MATERIAL FOR THE TASK →
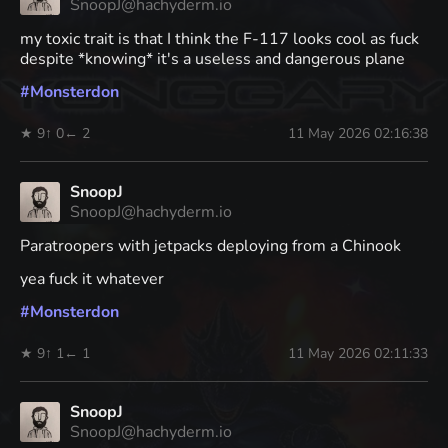
SnoopJ@hachyderm.io
my toxic trait is that I think the F-117 looks cool as fuck
despite *knowing* it's a useless and dangerous plane
#
Monsterdon
★ 9
↑ 0
← 2
11 May 2026 02:16:38
SnoopJ
SnoopJ@hachyderm.io
Paratroopers with jetpacks deploying from a Chinook
yea fuck it whatever
#
Monsterdon
★ 9
↑ 1
← 1
11 May 2026 02:11:33
SnoopJ
SnoopJ@hachyderm.io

WORK REQUEST → How many lines in the listing above have the word "fuck" in them? Count them and give the number alone.

WRITTEN RESPONSE → 2